_Exercise objective_.
Return every line of the records below word for word, leaving out the lines that mark pictures.

_Records provided_.

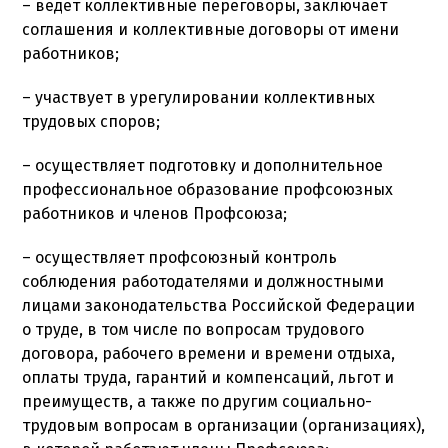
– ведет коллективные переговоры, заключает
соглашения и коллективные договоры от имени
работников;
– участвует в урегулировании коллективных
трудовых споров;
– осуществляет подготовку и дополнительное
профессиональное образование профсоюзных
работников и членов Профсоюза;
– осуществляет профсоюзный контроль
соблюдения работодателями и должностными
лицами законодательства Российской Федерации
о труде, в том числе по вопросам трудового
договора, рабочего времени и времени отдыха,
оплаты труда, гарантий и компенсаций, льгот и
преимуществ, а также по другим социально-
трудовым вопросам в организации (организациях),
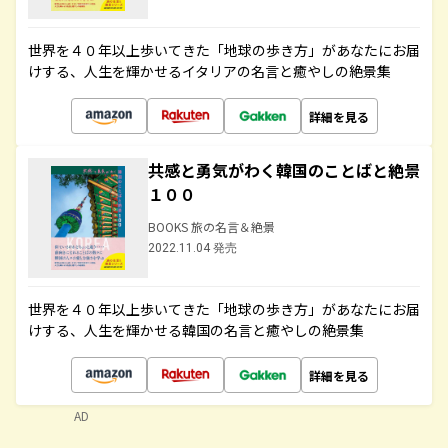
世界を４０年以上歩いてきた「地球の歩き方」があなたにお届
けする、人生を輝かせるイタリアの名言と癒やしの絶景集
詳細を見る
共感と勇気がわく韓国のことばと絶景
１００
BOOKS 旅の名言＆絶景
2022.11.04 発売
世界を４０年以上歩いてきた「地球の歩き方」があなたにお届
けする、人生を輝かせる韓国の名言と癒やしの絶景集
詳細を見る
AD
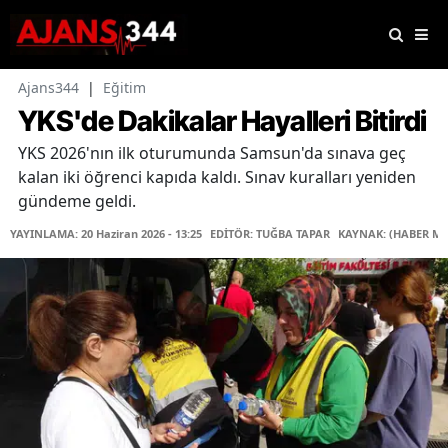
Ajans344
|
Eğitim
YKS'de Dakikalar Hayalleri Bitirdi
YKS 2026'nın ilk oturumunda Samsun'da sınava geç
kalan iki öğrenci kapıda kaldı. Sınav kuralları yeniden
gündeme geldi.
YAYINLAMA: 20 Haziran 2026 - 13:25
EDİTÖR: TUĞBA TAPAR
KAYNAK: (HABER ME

_Written reply_.
– ведет коллективные переговоры, заключает
соглашения и коллективные договоры от имени
работников;
– участвует в урегулировании коллективных
трудовых споров;
– осуществляет подготовку и дополнительное
профессиональное образование профсоюзных
работников и членов Профсоюза;
– осуществляет профсоюзный контроль
соблюдения работодателями и должностными
лицами законодательства Российской Федерации
о труде, в том числе по вопросам трудового
договора, рабочего времени и времени отдыха,
оплаты труда, гарантий и компенсаций, льгот и
преимуществ, а также по другим социально-
трудовым вопросам в организации (организациях),
世界を４０年以上歩いてきた「地球の歩き方」があなたにお届
けする、人生を輝かせるイタリアの名言と癒やしの絶景集
詳細を見る
共感と勇気がわく韓国のことばと絶景
１００
BOOKS 旅の名言＆絶景
2022.11.04 発売
世界を４０年以上歩いてきた「地球の歩き方」があなたにお届
けする、人生を輝かせる韓国の名言と癒やしの絶景集
詳細を見る
AD
Ajans344
|
Eğitim
YKS'de Dakikalar Hayalleri Bitirdi
YKS 2026'nın ilk oturumunda Samsun'da sınava geç
kalan iki öğrenci kapıda kaldı. Sınav kuralları yeniden
gündeme geldi.
YAYINLAMA: 20 Haziran 2026 - 13:25
EDİTÖR: TUĞBA TAPAR
KAYNAK: (HABER ME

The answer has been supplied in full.